Je ne parle pas ici de l’amour simple de charité, car il doit être porté à tous les hommes ; mais je parle de l’amitié spirituelle, par laquelle deux ou trois ou plusieurs âmes se communiquent leur dévotion, leurs affections spirituelles, et se rendent un seul esprit entre elles.
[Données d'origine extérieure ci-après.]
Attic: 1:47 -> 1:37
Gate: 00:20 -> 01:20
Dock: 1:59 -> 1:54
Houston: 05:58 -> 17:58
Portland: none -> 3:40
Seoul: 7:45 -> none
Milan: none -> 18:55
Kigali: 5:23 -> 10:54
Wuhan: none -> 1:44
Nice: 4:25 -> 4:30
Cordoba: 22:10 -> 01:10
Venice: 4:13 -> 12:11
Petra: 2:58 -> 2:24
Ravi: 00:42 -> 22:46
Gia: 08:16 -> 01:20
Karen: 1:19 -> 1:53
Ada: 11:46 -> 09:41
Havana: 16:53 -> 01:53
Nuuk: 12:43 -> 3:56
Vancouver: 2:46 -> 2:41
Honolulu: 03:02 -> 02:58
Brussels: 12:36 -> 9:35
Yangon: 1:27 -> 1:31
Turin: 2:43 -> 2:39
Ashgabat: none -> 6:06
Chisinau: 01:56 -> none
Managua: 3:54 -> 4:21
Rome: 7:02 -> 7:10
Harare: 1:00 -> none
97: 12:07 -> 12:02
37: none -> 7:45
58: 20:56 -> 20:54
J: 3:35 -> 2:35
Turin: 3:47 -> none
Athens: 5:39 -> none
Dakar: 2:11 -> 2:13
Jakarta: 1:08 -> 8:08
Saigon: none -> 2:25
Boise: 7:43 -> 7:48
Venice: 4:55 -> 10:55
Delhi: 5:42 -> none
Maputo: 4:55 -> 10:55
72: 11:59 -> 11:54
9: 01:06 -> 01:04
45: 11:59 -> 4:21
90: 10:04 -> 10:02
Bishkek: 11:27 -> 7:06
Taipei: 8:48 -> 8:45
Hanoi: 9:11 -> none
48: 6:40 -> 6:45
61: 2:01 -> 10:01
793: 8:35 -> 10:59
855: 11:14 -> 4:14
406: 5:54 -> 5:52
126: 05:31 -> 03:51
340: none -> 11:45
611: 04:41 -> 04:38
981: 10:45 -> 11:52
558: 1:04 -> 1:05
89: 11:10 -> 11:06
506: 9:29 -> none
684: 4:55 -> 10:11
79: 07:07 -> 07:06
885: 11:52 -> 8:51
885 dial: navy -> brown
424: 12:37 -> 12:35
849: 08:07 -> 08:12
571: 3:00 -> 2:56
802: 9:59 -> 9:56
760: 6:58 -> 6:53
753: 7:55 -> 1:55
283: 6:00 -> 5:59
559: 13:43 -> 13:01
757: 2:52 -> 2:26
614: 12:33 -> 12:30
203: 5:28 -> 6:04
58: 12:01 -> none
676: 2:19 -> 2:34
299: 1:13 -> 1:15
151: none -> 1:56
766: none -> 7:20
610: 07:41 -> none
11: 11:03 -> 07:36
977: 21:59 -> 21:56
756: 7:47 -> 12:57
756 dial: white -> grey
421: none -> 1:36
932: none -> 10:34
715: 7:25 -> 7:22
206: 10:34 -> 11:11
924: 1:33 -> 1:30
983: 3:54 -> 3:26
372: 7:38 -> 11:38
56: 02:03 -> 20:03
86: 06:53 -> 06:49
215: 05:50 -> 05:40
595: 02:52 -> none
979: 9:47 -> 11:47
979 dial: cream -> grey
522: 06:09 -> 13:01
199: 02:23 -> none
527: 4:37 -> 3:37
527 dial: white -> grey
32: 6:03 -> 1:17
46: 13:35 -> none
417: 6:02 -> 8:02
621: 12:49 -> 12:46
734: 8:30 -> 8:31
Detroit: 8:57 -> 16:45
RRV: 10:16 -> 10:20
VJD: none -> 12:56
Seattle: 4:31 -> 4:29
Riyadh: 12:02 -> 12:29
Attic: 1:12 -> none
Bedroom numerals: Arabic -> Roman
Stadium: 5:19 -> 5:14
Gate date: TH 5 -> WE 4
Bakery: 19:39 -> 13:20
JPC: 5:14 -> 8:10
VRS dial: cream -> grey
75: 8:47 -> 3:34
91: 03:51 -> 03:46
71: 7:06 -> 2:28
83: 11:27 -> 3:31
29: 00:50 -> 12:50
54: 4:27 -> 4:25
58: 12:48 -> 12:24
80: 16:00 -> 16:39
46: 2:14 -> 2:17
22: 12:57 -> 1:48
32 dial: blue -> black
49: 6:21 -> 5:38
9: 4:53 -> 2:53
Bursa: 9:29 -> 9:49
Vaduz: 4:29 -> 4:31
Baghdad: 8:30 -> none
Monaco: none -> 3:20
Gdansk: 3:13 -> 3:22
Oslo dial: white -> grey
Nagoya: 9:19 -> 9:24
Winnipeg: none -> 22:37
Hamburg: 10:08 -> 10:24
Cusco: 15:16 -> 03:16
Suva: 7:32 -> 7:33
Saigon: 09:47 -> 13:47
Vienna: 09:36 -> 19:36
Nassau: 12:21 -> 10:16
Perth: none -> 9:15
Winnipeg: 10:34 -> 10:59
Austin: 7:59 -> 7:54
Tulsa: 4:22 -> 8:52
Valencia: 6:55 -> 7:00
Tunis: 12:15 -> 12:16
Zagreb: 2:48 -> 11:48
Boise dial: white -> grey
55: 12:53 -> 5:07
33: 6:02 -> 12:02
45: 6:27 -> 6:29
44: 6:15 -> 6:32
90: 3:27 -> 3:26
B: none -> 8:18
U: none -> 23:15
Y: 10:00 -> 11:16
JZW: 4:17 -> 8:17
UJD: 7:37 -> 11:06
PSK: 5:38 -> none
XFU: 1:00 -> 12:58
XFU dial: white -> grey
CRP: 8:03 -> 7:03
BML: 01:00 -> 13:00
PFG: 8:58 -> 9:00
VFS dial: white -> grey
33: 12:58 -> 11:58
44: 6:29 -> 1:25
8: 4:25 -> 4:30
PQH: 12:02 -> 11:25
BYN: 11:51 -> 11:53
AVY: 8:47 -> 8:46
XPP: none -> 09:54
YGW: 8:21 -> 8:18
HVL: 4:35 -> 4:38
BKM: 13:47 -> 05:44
Qu’à bon droit peuvent chanter telles heureuses âmes : « Oh ! que voici combien il est bon et agréable que les frères habitent ensemble ! » Oui, car le baume délicieux de la dévotion distille de l’un des cœurs en l’autre par une continuelle participation, si qu’on peut dire que Dieu a répandu sur cette amitié sa bénédiction et la vie jusques aux siècles des siècles.

Il m’est avis que toutes les autres amitiés ne sont que des ombres au prix de celle-ci, et que leurs liens ne sont que des chaînes de verre ou de jayet, en comparaison de ce grand lien de la sainte dévotion qui est tout d’or.

Ne faites point d’amitié d’autre sorte, je veux dire des amitiés que vous faites ; car il ne faut pas ni quitter ni mépriser pour cela les amitiés que la nature et les précédents devoirs vous obligent de cultiver, des parents, des alliés, des bienfaiteurs, des voisins et autres ; je parle de celles que vous choisissez vous-même.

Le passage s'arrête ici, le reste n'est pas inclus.